» **INSTRUCTIONS FOR THE TASK**:
Each line of the records that holds "отпускаю" should be shown in full.

» **INFORMATION GIVEN**:
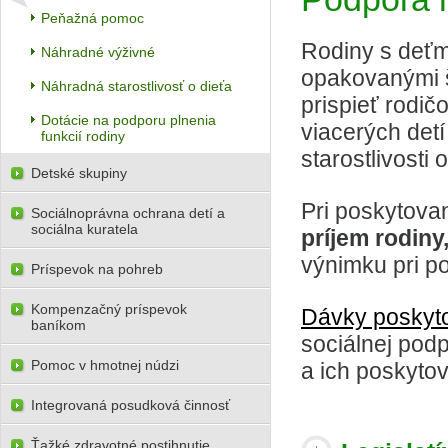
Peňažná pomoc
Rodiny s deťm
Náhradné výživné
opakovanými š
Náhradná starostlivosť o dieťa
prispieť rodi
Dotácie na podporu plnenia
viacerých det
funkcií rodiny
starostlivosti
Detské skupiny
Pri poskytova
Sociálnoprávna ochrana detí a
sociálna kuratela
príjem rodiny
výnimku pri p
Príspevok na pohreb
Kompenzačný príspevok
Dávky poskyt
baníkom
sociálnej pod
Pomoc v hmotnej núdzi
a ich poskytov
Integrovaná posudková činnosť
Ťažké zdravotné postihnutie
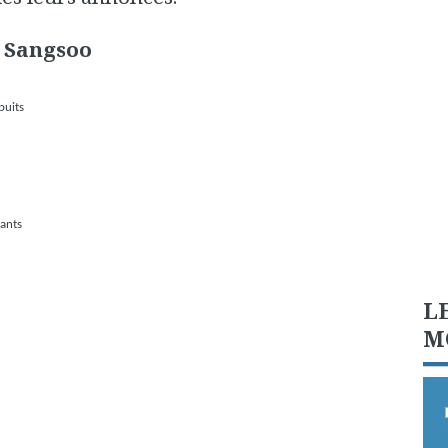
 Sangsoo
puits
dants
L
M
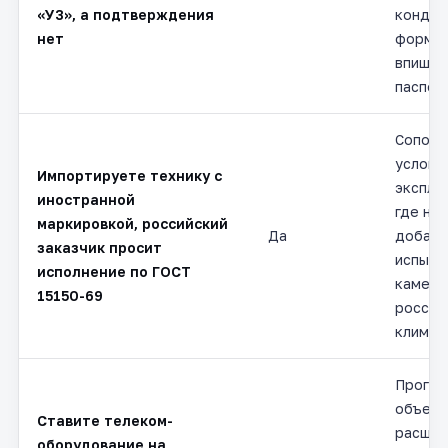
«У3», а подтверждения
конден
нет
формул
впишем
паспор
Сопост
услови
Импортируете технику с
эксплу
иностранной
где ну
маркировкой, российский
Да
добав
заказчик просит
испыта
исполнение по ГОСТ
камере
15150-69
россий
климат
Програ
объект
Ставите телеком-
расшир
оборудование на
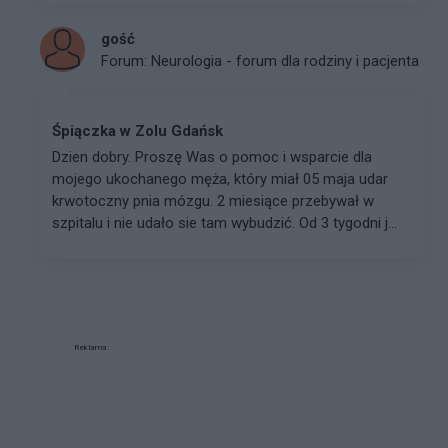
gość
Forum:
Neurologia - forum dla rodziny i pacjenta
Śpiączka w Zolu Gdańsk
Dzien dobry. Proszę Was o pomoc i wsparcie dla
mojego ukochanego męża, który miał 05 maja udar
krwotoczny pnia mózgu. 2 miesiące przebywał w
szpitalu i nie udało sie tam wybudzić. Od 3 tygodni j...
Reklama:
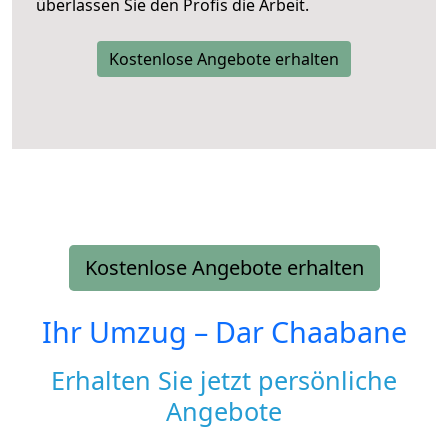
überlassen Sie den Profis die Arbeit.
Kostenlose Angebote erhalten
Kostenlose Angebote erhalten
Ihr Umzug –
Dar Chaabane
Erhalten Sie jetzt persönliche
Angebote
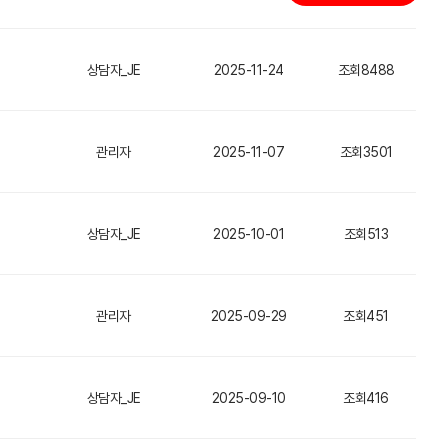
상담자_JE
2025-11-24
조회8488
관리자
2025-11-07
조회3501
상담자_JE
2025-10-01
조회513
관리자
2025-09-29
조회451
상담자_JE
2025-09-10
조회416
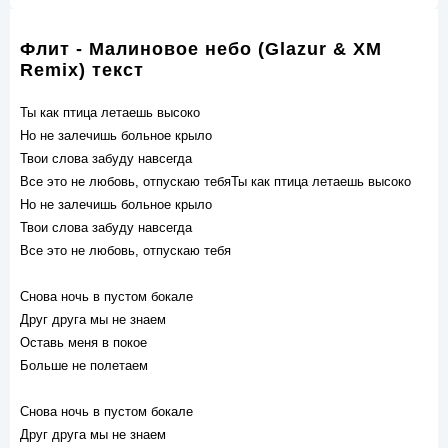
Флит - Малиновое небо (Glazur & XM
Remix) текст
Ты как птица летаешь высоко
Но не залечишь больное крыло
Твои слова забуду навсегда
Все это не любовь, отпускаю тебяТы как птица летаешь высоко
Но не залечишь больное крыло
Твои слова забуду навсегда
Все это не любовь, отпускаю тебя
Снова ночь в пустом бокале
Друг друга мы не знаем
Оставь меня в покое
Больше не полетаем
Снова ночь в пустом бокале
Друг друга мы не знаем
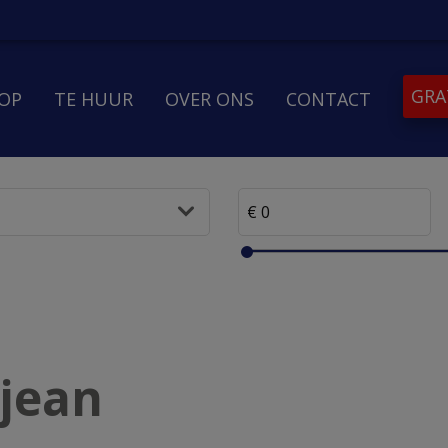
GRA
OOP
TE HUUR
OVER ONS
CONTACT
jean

==

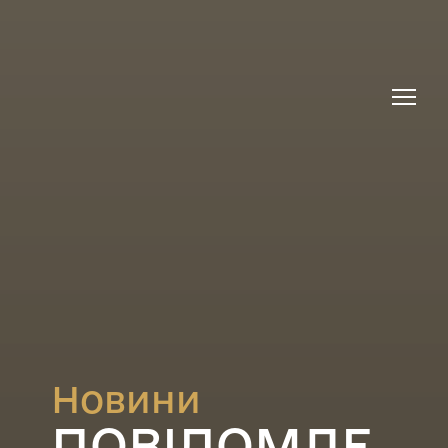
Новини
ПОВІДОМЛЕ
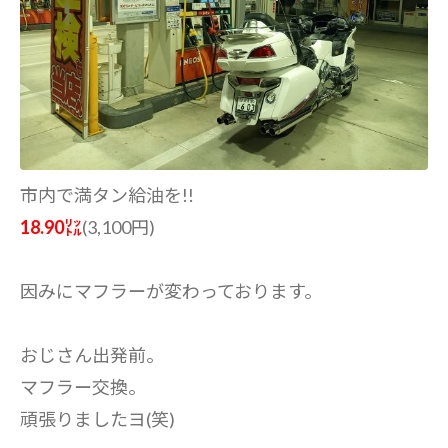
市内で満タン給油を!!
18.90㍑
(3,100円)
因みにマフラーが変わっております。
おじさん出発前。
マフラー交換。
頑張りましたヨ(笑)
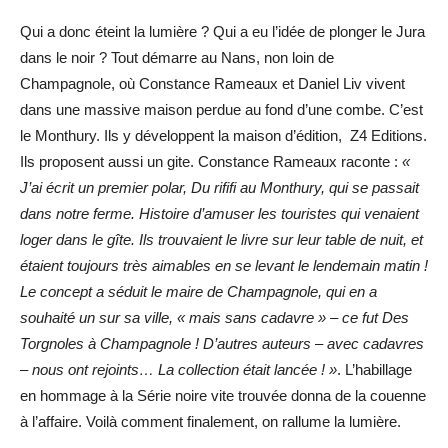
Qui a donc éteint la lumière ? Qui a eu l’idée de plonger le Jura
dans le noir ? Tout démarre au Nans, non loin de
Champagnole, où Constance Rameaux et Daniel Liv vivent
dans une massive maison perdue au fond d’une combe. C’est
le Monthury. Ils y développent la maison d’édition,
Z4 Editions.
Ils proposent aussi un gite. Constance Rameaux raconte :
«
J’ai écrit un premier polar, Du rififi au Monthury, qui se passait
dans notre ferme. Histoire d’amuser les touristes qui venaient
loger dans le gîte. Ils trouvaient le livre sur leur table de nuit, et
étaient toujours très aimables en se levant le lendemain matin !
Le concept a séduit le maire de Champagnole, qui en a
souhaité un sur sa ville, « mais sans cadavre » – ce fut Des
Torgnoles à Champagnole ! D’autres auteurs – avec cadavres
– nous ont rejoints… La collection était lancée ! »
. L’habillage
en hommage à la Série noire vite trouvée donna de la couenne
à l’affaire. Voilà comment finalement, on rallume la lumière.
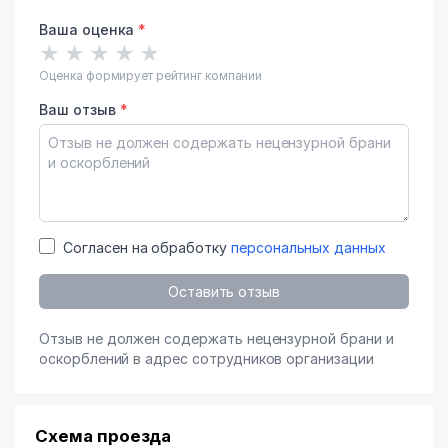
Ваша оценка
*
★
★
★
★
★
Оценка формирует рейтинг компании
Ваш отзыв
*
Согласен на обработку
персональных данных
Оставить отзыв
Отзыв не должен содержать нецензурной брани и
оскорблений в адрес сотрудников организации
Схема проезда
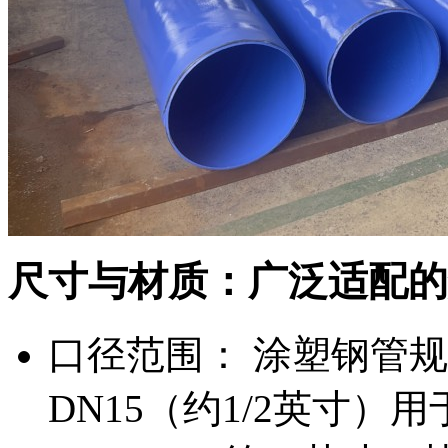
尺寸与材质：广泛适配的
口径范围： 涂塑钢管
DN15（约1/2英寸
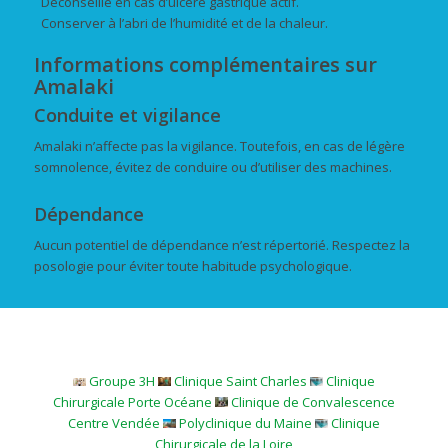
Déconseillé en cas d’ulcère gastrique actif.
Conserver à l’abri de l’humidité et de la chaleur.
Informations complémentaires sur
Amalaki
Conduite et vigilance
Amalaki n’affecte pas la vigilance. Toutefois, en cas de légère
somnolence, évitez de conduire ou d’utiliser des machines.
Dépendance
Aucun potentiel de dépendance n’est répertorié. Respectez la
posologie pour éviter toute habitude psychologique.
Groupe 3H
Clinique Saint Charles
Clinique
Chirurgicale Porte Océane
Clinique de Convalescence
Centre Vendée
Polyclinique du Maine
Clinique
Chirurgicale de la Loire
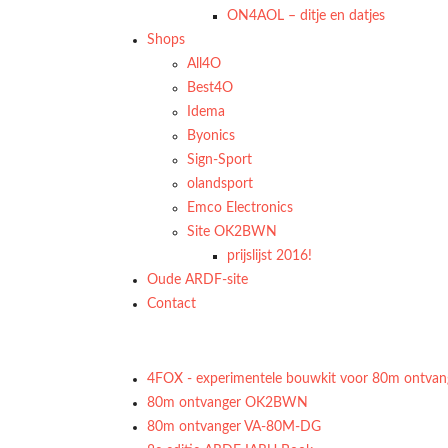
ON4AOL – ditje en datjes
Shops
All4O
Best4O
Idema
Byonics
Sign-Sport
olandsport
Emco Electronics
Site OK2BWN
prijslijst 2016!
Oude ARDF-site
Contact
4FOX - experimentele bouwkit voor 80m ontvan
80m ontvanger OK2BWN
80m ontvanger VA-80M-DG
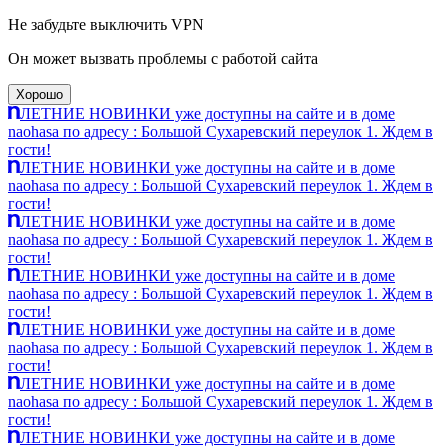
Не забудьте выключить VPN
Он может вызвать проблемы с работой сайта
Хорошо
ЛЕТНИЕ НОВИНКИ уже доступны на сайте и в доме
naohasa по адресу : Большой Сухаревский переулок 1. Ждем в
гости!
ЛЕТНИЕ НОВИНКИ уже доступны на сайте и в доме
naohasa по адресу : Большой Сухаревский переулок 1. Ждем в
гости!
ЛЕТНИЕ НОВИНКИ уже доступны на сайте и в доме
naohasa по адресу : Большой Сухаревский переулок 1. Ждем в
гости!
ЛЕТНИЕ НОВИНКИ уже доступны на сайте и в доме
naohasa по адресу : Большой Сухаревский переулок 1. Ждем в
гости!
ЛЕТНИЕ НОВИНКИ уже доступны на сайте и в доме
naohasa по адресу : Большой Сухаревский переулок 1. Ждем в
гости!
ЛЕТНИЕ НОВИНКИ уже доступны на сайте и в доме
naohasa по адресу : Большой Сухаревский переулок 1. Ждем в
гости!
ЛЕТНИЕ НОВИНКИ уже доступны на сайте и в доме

» **EXERCISE OUTPUT**:
Все это не любовь, отпускаю тебяТы как птица летаешь высоко
Все это не любовь, отпускаю тебя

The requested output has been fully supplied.